Daily News Boston CHEST 2024

October 6-9, 2024

Disease-modifying medications have increased survival in patients with CF

Shahid Sheikh, MD
Shahid Sheikh, MD

Cystic fibrosis (CF) used to only be a pediatric disease, but with disease-modifying medications, newer antibiotics, and better nutrition, survival rates have increased, making CF now a disease of adults.

Cystic Fibrosis Emerging Managementon Wednesday will review the different medications available for treating CF and will discuss the important differences that exist for long-term survival, which may allow physicians and researchers to further refine their approach to the management of CF. The session starts at 8:45 am in room 214C of the convention center.

“Primarily, our session will focus on presenting data of different medications—what their cost is, how clinically effective they are, and then explain what we are hoping to achieve with these medications over time, and how the survival can be improved by these medications,” said Shahid Sheikh, MD, associate professor of clinical pediatrics at Ohio State University College of Medicine, noting the mean survival for CF was less than five years in the 1940s and 1950s, and now, it’s 42 to 43 years.

“We’ll also review what other therapies might be in the pipeline, which adult pulmonologists need to be aware of.”

Many of the medications Dr. Sheikh and his co-presenters will review involve modifying the CFTR gene. CFTR is a gene that provides instructions for making the CFTR protein, which functions as a channel across the membrane of cells that produce saliva, sweat, and mucus to help maintain the balance of salt and water on many surfaces of the body. When mutations in the CFTR gene occur, it leads to a buildup of thick mucus.

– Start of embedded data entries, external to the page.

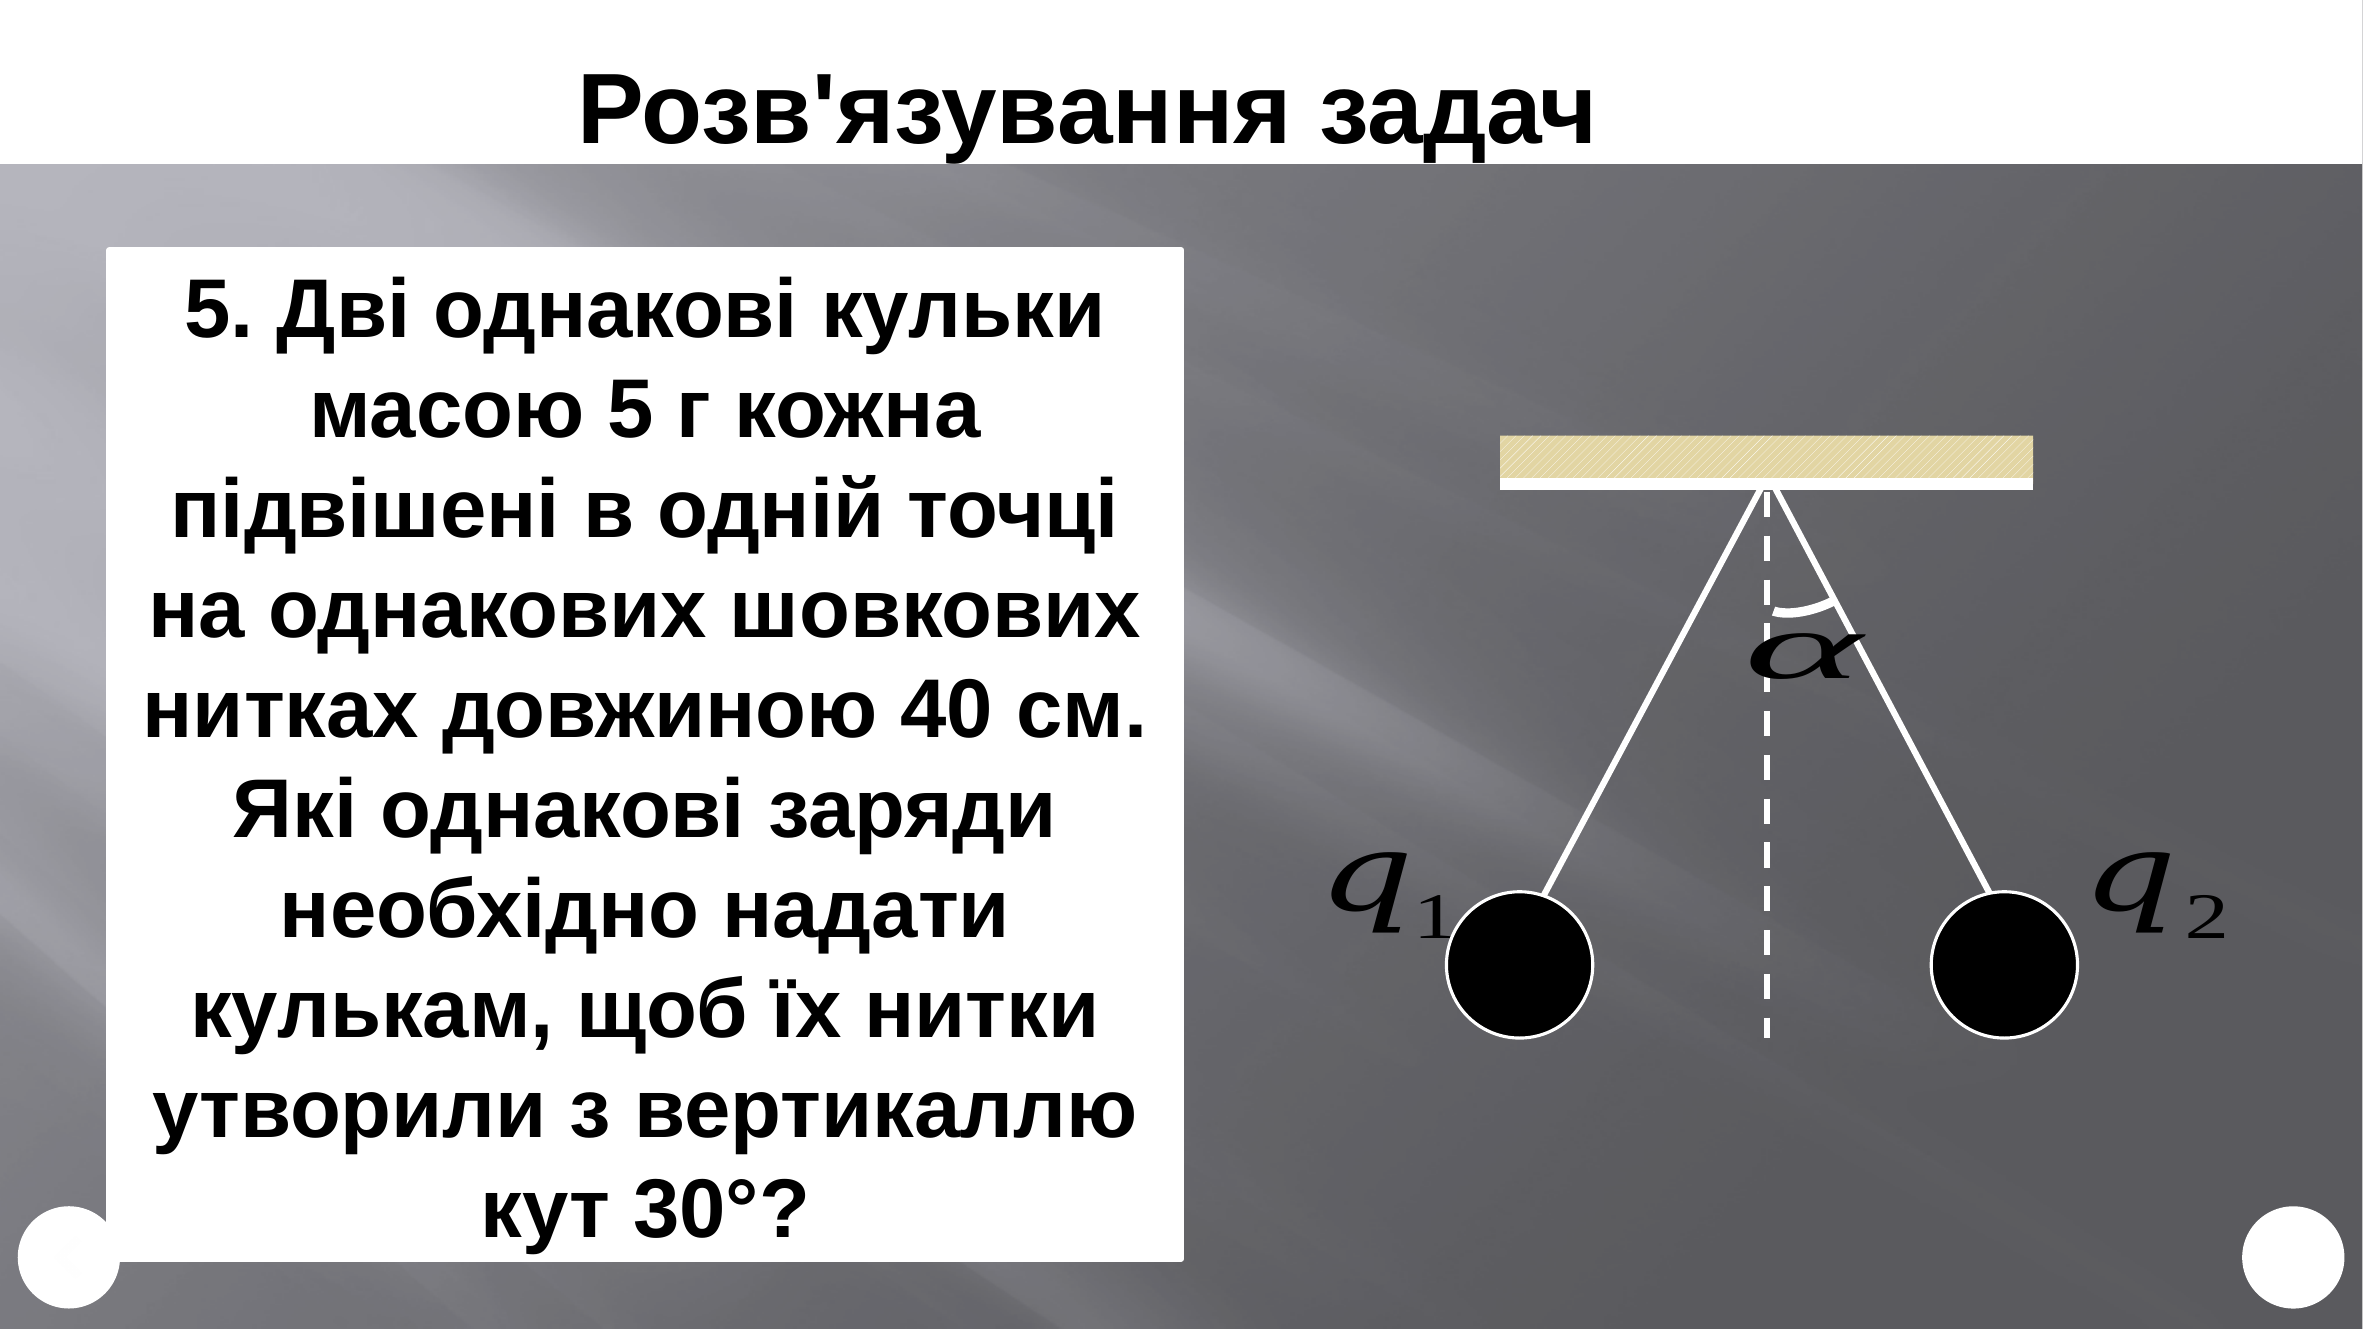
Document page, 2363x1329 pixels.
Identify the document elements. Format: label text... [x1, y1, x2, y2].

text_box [2244, 1208, 2343, 1307]
title Розв'язування задач [69, 44, 2107, 163]
text_box [0, 0, 2363, 164]
text_box 5. Дві однакові кульки масою 5 г кожна підвішені в одній точці на однакових шовкових нитках довжиною 40 см. Які однакові заряди необхідно надати кулькам, щоб їх нитки утворили з вертикаллю кут 30°? [107, 248, 1183, 1261]
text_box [1318, 435, 2226, 1039]
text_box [19, 1208, 119, 1307]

“Over the last few years, there have been a number of studies to reverse the effect of the damaged CFTR gene so these chloride channels and blockages can be reworked,” he said. “As the therapy depends on the type of defect, not every therapy is for everyone—it all depends on what the underlying effect is.”

CFTR modifying medications will be discussed during the session, Dr. Sheikh added.

“The whole philosophy is that we should start these medication before any lung damage is present, so that we not only reverse the disease process, but block the initiation of the disease process, so these kids can have as close to a normal life as possible.”

A study published earlier this year shows the mean survival in Canada was about eight-10 years more than mean survival in the U.S., Dr. Sheikh said. He points to Canada’s universal health care system as one reason for its higher survival rates.

“Everyone gets the same care and therapy, and they don’t have to worry about the cost of the medications or getting connected to the health-care system,” Dr. Sheikh said. “In the U.S., we are divided into two or three different health-care systems. One is a private insurance company, second is the government-sponsored Medicare and Medicaid options, and third, is the group of patients that have limited access or no insurance. It is well known that patients and families that have no insurance or have limited insurance have a harder time getting the medication they need and getting connected to the health-care system.”